El pueblo estaba desierto. Casas vacías, calles vacías, nuestras pisadas levantaban ecos sin respuesta. La iglesia, a la que me acerqué con cautela, era ahora un lugar inofensivo. El Cristo, colgado sobre el altar, posaba su triste mirada en un templo sin fieles.

—Han huido —afirmó mi amo—. Nos han entretenido al otro lado para poder escapar. ¡Dios sabe dónde estarán ahora!

—¡No pueden haber ido muy lejos! —protestó Mateo.

—¿No? ¿Eso crees? —Don Diego le miró, desafiante—. No creo que sigan todos juntos… se habrán separado, tomado distintos caminos… ¿Cómo vas a reconocerlos?

—Tenemos que volver —intervino Rómulo de repente. Había estado extrañamente callado durante toda la mañana—. Algo malo ha pasado en casa… Lo sé.

Cuando lo miré tenía los ojos arrugados llenos de lágrimas.

—Lo noto aquí dentro —añadió, al tiempo que posaba una mano en el corazón—. Lucrecia no está bien…

Mateo contestó con un suspiro de desdén.

—Volveremos —dijo—, pero antes pienso hacer que arda este maldito pueblo. ¡Y nadie va a impedírmelo!

—¡No servirá de nada! —replicó don Diego.

Algo salió de una de las casas al oír la mención del fuego. Todos nos volvimos con las armas en alto. Atónito, comprobé que era la misma niña que me había ayudado a escapar meses atrás. En silencio, señaló hacia la iglesia.

Mateo se dirigió hacia ella dispuesto a atacarla; lo detuve con firmeza.

—¡No! ¡No es una de ellos, lo sé!

Me miró con la duda dibujada en su hosco semblante.

Don Diego se llevó un dedo a los labios. Con un gesto ordenó a Rómulo que vigilara a la niña y a los demás que le siguiéramos. Obedecimos. Entramos de nuevo en la fría iglesia desierta. Nos miramos, perplejos. Recorrimos el pequeño templo, caminamos hacia el altar como cuatro fieles armados. Recordé el momento en que aquel cura siniestro había intentado introducirme en la boca aquella hostia macabra. Don Diego se había agachado y palpaba el suelo; de repente un sonido hueco llegó hasta nosotros. Retiró con cuidado una de las baldosas, y la contigua. Desde donde yo estaba pude ver que en el suelo había algo parecido a una trampilla.

—Que Dios nos ayude —murmuró, y levantó la pesada madera.

Miguel se acercó a él con un cirio encendido en la mano. Con suma cautela, don Diego asomó la cabeza por el agujero a la luz de la llama que sostenía el morisco. Sin decir nada más, y desoyendo nuestras advertencias, se dejó caer en el hueco y extendió el brazo para recibir el cirio.

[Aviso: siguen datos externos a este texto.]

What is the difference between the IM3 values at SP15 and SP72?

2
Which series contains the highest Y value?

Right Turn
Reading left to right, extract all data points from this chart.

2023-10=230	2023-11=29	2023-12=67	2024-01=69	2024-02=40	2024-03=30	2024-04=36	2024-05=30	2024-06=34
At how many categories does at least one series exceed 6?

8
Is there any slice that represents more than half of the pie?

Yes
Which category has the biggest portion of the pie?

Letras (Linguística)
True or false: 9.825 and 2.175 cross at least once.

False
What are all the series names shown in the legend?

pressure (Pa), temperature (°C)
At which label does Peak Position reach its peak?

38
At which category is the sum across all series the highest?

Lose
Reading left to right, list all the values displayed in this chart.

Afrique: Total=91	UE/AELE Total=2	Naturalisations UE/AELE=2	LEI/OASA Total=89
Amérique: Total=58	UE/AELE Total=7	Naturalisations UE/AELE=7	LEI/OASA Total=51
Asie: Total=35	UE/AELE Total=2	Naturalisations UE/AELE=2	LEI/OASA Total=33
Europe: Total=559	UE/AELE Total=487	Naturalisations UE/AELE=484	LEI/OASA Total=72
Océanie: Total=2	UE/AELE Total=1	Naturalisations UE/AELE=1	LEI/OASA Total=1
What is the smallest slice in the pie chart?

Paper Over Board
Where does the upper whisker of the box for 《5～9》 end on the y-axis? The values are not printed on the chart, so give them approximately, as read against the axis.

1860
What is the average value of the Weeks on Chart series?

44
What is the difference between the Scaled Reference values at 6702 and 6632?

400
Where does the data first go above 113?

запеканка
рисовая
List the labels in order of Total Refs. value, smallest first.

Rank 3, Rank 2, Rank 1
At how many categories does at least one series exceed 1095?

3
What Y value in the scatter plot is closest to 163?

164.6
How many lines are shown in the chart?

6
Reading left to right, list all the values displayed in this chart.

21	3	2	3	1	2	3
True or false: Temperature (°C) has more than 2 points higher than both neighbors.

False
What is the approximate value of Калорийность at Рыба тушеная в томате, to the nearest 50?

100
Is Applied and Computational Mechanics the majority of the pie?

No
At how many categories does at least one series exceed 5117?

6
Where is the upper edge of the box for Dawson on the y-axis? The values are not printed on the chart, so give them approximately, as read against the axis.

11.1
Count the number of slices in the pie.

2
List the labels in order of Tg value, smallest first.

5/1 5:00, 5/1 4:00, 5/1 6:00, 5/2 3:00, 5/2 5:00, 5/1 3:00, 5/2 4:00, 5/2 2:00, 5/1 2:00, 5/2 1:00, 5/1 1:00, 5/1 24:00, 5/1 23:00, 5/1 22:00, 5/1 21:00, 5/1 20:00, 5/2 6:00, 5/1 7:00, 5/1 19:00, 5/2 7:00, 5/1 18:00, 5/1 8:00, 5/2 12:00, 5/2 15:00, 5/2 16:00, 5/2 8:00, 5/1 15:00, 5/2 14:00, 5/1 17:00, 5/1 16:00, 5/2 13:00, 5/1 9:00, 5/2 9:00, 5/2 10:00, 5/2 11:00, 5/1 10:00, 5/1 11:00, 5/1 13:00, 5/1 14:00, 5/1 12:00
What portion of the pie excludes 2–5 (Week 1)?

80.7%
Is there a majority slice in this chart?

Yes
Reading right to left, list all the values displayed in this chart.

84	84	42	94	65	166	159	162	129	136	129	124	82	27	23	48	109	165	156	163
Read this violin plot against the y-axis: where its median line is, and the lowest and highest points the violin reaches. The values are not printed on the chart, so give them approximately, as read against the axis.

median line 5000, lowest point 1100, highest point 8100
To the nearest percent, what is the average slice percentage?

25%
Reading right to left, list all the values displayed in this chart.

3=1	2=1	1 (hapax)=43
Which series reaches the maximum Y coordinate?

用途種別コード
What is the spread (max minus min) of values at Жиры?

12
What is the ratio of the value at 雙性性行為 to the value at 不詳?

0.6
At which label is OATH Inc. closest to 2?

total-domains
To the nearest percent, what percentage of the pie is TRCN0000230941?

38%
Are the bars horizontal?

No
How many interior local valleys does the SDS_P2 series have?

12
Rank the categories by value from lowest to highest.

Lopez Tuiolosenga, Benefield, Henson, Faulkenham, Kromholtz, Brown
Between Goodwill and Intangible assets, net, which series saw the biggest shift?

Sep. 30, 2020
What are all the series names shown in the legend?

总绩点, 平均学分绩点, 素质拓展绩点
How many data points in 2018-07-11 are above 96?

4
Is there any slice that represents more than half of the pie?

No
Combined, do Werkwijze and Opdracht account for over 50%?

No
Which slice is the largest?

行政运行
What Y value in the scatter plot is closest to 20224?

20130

—Aquí abajo hay un pasadizo —gritó.

Nos apresuramos a seguirle. Uno tras otro, los tres descendimos de un salto. Yo fui el último y antes de hacerlo entregué otro cirio encendido a Mateo, que me había precedido. Nos hallábamos en un angosto pasillo que cruzaba la iglesia por debajo. Nada se oía.

—¡Esto puede ser una trampa de esa maldita cría! —protestó Mateo, antes de darme de nuevo el cirio.

Pero don Diego no le hizo caso y siguió adelante. Abría la marcha, seguido por el morisco y el pelirrojo; yo caminaba el último. La tenue llama alumbraba apenas unos metros. Me dije que nos estábamos metiendo en la boca del lobo, pero nada ni nadie me habrían hecho dar media vuelta. El pasadizo proseguía en línea recta. A medida que nos adentrábamos, la oscuridad era mayor; el techo, más bajo; el camino, más estrecho. Noté que todos conteníamos la respiración. Entonces el pasillo comenzó a descender; nos dimos cuenta tarde, al menos Mateo, que resbaló. Con una imprecación, cayó hacia delante, empujando con él a Miguel y a don Diego, que encabezaba la marcha. Los vi deslizarse hacia el fondo, caer como bultos rodando, y, sin saber qué hacer, me quedé quieto.